“The pool became an aquatic yoga or dance studio instead of a sports hall, gym or treadmill…I left the leisure centre feeling free and remained so for at least five minutes!….”
In man made swimming pools we swim up and down like floating sheep, perhaps trying to follow some advice to help our stroke technique, perhaps clueless as to what we’re actually doing, seldom really thinking for ourselves.
Steven Shaw has said that the spirit of swimming has been ‘hijacked’ by competitive sport. It’s down to us, individual recreational and fitness swimmers, to think about what we want from the water.
Even enlightened approaches to development of swimming technique like Shaw Method and Total Immersion can be turned into their opposites when we strive to get things right or to beright.

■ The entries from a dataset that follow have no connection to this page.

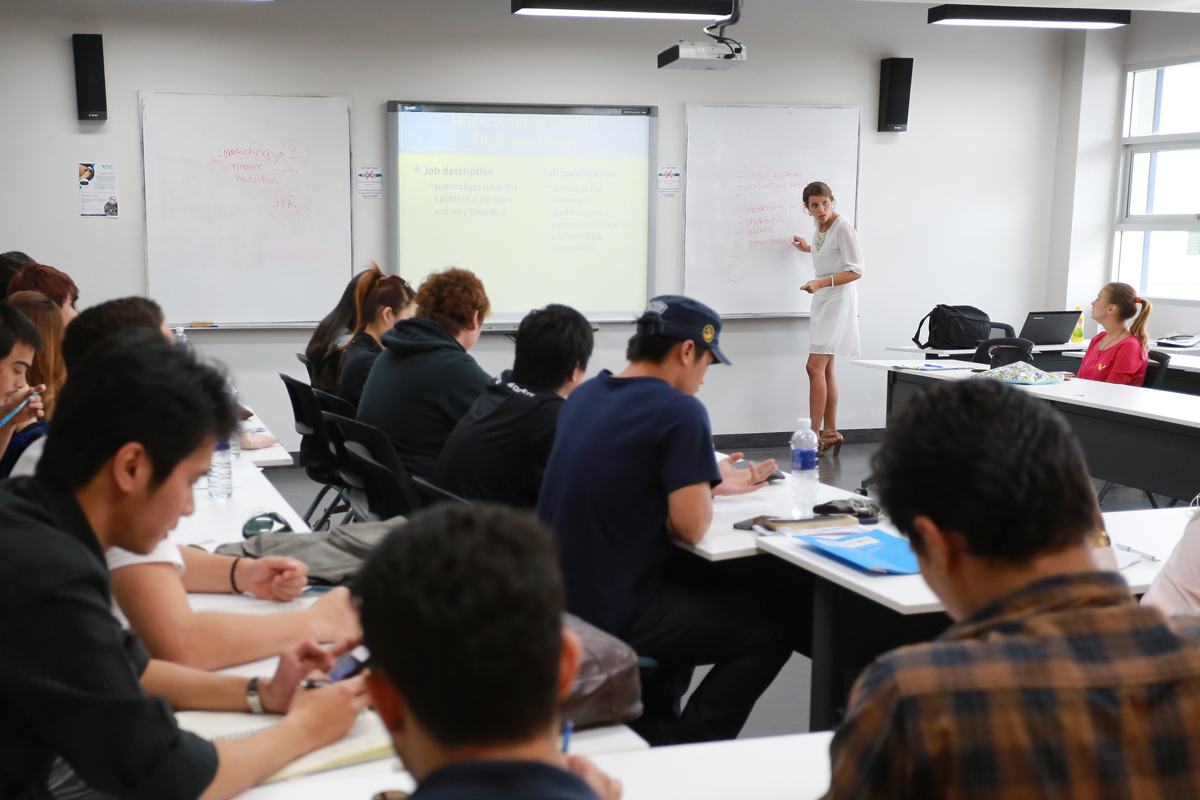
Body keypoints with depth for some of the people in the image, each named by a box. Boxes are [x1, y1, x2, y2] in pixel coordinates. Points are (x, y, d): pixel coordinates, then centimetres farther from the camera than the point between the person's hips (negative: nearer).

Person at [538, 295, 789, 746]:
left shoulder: (582, 396, 10)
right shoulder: (681, 412, -15)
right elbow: (690, 527, -17)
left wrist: (707, 481, 22)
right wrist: (706, 489, 4)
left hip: (553, 606, 9)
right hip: (609, 619, -9)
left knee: (692, 596, 33)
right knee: (768, 629, 7)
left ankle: (652, 732, 31)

In the introduction to his latest book, Ultra-Efficient Freestyle, Terry Laughlin says, “TI freestyle is immediately and universally recognizable as a standard ‘form’—like yoga asanas. Every ‘signature’ element is there for a compelling reason.”
And there are lots of examples on YouTube of TI swimmers demonstrating qualities of grace, ease and oneness with the water. But the potential pitfall of swimming with a standard form is summed up by F.M. Alexander:
‘Don’t you see that if you get perfection today, you will be further away from perfection than you have ever been?’
Alexander taught that there’s no such thing as a right position – or form – only a right direction. It’s up to us as individuals to find that direction for ourselves. Copying other people and trying to fix ourselves into a certain pattern won’t get us going in the right direction because what really counts is what’s happening internally.
As we swim along our journey of discovery, we’re hindered the moment we fix into something we feel to be right.
But a swimming pool can be like a blank canvas. We can do whatever we like to move in any direction. Water supports our creativity with movement.
On my last visit to the pool, I got in the slow lane and found myself swimming a straight kilometre of front crawl, inhaling only through my nose. It made me much less likely to stiffen my neck and fully prevented gasping. I left the leisure centre feeling free and remained so for at least five minutes!… Breathing through my nose requires me to give up a lot of my front crawl habits. Consequently everything starts flowing. The pool becomes an aquatic yoga or dance studio instead of a sports hall, gym or treadmill.
Lane ropes are useful and there’s nothing worse than public sessions with no order. I want to be able to move in a straight line from one end of the pool to the other, without collision, and I guess most adults are the same. But children, left to their own devices, don’t swim lengths. They explore and play. Nothing is fixed. Adult recreational swimmers benefit from bringing these qualities to the pool.
So when I next go for a swim in a man made pool, I’d like to think of it as a chance to experiment, as aquatic movement practice instead of fitness training that needs to be done. That might be my best chance to develop my relationship with the water. Breaking out of the habitual and swimming free?